Liquidity Push Through TREDS and Credit Guarantees
Liquidity remains a structural constraint for MSMEs, particularly those dependent on delayed payments from large buyers. The budget addresses this through a set of reforms centred on the Trade Receivables Discounting System (TREDS).
The Finance Minister announced four measures:
Mandating TREDS as the settlement platform for all purchases from MSMEs by Central Public Sector Enterprises (CPSEs)
Introducing credit guarantee support through CGT-MSE for invoice discounting on TREDS
LinkingGeM (Government e-Marketplace) with TREDS to enable financiers to assess government-linked receivables
Enabling TREDS receivables to be structured as asset-backed securities, creating a secondary market and improving liquidity
To date, the government has made over ₹7 lakh crore available to MSMEs through liquidity support, Sitharaman noted.
Professional Support and Market Access
Beyond capital, the budget recognises that MSME scale-up requires institutional support. The three-pronged framework includes professional assistance to help enterprises adopt better governance, financial discipline, and market access practices.
The government also reiterated its focus on Tier II and Tier III cities, particularly urban centres with populations above five lakh, positioning them as future growth hubs through continued infrastructure investment.
Macro Context: Growth, Capex, and Stability
The MSME push comes against a broader macroeconomic backdrop outlined in the Economic Survey 2025–26, which projects:
GDP growth of 6.8–7.2% for FY27
7.4% growth estimate for FY26
Average CPI inflation of 1.7% between April–December 2025, the lowest since the series began
Public capital expenditure has increased sharply from ₹2 lakh crore in FY15 to ₹11.2 lakh crore, with the budget proposing a further rise to ₹12.2 lakh crore in FY27, reinforcing demand-side support for small businesses.

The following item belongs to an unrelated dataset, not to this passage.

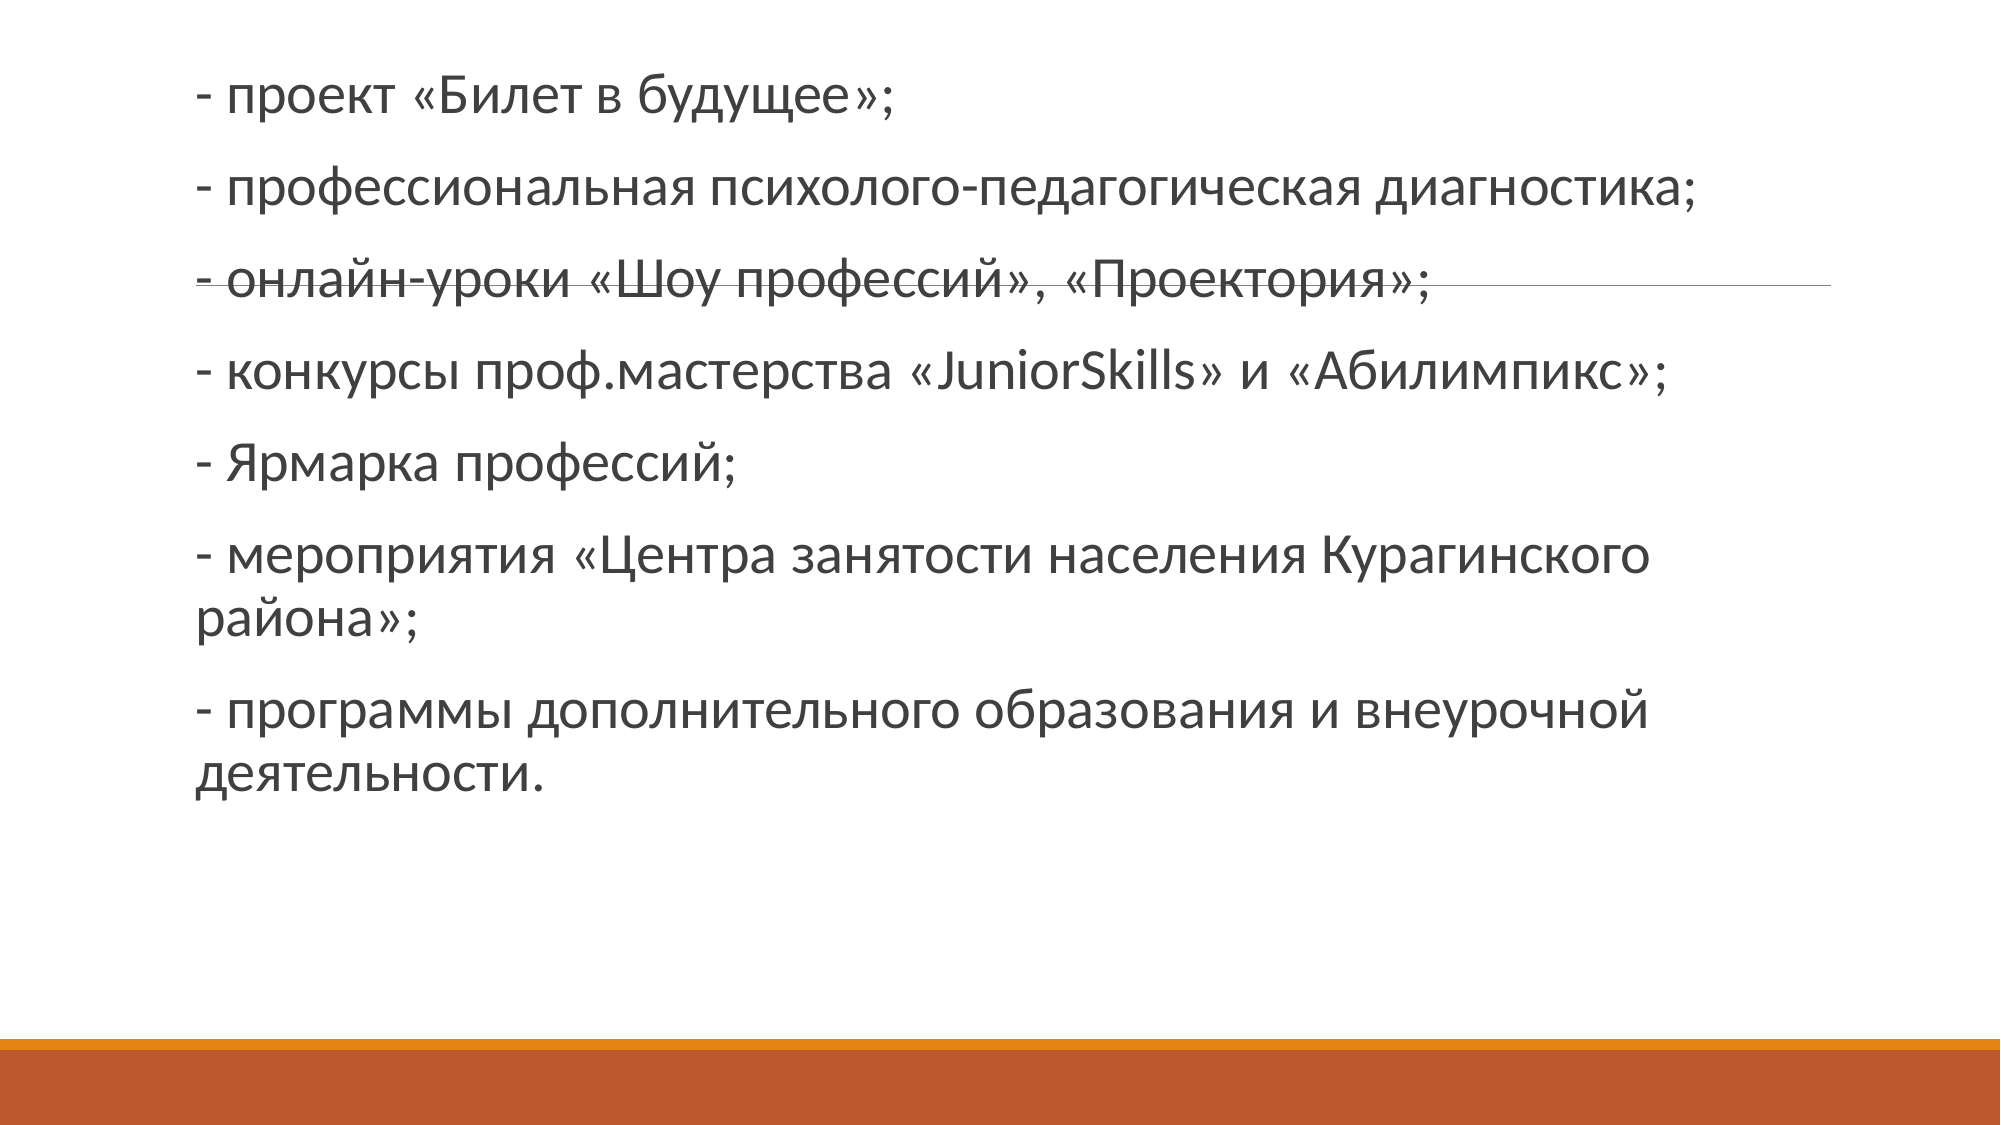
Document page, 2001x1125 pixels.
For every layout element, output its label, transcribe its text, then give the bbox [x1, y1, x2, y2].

list - проект «Билет в будущее»; - профессиональная психолого-педагогическая диагностика; - онлайн-уроки «Шоу профессий», «Проектория»; - конкурсы проф.мастерства «JuniorSkills» и «Абилимпикс»; - Ярмарка профессий; - мероприятия «Центра занятости населения Курагинского района»; - программы дополнительного образования и внеурочной деятельности. [180, 55, 1830, 963]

The budget’s MSME strategy marks a shift from broad-based relief toward targeted scale-building. By combining equity infusion, receivables-based liquidity, and professional enablement, the government is attempting to convert MSMEs into durable growth engines rather than perpetual dependents on credit guarantees.
Execution will determine outcomes. But on policy intent, Budget 2026 makes one thing clear: MSMEs are no longer treated as a vulnerable segment alone, they are being positioned as the next layer of India’s economic champions.